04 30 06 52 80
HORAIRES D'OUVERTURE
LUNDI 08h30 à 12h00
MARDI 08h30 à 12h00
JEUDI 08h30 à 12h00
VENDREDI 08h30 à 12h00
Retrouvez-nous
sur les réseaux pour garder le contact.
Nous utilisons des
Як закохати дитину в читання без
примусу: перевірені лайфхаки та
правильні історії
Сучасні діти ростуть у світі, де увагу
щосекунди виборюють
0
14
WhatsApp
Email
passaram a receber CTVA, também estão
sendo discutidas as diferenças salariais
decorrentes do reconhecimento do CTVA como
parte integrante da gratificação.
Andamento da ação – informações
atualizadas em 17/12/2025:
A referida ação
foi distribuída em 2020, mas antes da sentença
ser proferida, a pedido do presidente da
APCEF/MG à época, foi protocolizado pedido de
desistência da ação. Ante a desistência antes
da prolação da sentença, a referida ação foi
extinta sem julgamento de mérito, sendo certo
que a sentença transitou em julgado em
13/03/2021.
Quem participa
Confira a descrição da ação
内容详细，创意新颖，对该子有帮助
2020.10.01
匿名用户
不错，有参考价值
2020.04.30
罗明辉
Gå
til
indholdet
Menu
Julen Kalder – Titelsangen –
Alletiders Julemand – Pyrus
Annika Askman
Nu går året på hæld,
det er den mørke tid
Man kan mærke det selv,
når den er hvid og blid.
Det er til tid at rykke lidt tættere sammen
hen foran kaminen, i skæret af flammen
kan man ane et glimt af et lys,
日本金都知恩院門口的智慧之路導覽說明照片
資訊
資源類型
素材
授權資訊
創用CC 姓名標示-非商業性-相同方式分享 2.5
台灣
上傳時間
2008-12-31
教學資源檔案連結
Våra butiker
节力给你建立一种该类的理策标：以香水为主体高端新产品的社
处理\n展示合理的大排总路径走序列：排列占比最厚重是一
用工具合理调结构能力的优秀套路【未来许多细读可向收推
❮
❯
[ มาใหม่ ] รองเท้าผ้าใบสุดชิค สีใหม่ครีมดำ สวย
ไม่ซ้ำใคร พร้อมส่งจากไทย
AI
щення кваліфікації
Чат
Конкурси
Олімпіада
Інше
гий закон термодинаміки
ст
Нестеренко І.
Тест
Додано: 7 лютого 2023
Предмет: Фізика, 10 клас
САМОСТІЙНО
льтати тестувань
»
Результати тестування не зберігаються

::::

**What you have to do**: When you reply, retype each line exactly as it appears above.

**Completed exercise**:
04 30 06 52 80
HORAIRES D'OUVERTURE
LUNDI 08h30 à 12h00
MARDI 08h30 à 12h00
JEUDI 08h30 à 12h00
VENDREDI 08h30 à 12h00
Retrouvez-nous
sur les réseaux pour garder le contact.
Nous utilisons des
Як закохати дитину в читання без
примусу: перевірені лайфхаки та
правильні історії
Сучасні діти ростуть у світі, де увагу
щосекунди виборюють
0
14
WhatsApp
Email
passaram a receber CTVA, também estão
sendo discutidas as diferenças salariais
decorrentes do reconhecimento do CTVA como
parte integrante da gratificação.
Andamento da ação – informações
atualizadas em 17/12/2025:
A referida ação
foi distribuída em 2020, mas antes da sentença
ser proferida, a pedido do presidente da
APCEF/MG à época, foi protocolizado pedido de
desistência da ação. Ante a desistência antes
da prolação da sentença, a referida ação foi
extinta sem julgamento de mérito, sendo certo
que a sentença transitou em julgado em
13/03/2021.
Quem participa
Confira a descrição da ação
内容详细，创意新颖，对该子有帮助
2020.10.01
匿名用户
不错，有参考价值
2020.04.30
罗明辉
Gå
til
indholdet
Menu
Julen Kalder – Titelsangen –
Alletiders Julemand – Pyrus
Annika Askman
Nu går året på hæld,
det er den mørke tid
Man kan mærke det selv,
når den er hvid og blid.
Det er til tid at rykke lidt tættere sammen
hen foran kaminen, i skæret af flammen
kan man ane et glimt af et lys,
日本金都知恩院門口的智慧之路導覽說明照片
資訊
資源類型
素材
授權資訊
創用CC 姓名標示-非商業性-相同方式分享 2.5
台灣
上傳時間
2008-12-31
教學資源檔案連結
Våra butiker
节力给你建立一种该类的理策标：以香水为主体高端新产品的社
处理\n展示合理的大排总路径走序列：排列占比最厚重是一
用工具合理调结构能力的优秀套路【未来许多细读可向收推
❮
❯
[ มาใหม่ ] รองเท้าผ้าใบสุดชิค สีใหม่ครีมดำ สวย
ไม่ซ้ำใคร พร้อมส่งจากไทย
AI
щення кваліфікації
Чат
Конкурси
Олімпіада
Інше
гий закон термодинаміки
ст
Нестеренко І.
Тест
Додано: 7 лютого 2023
Предмет: Фізика, 10 клас
САМОСТІЙНО
льтати тестувань
»
Результати тестування не зберігаються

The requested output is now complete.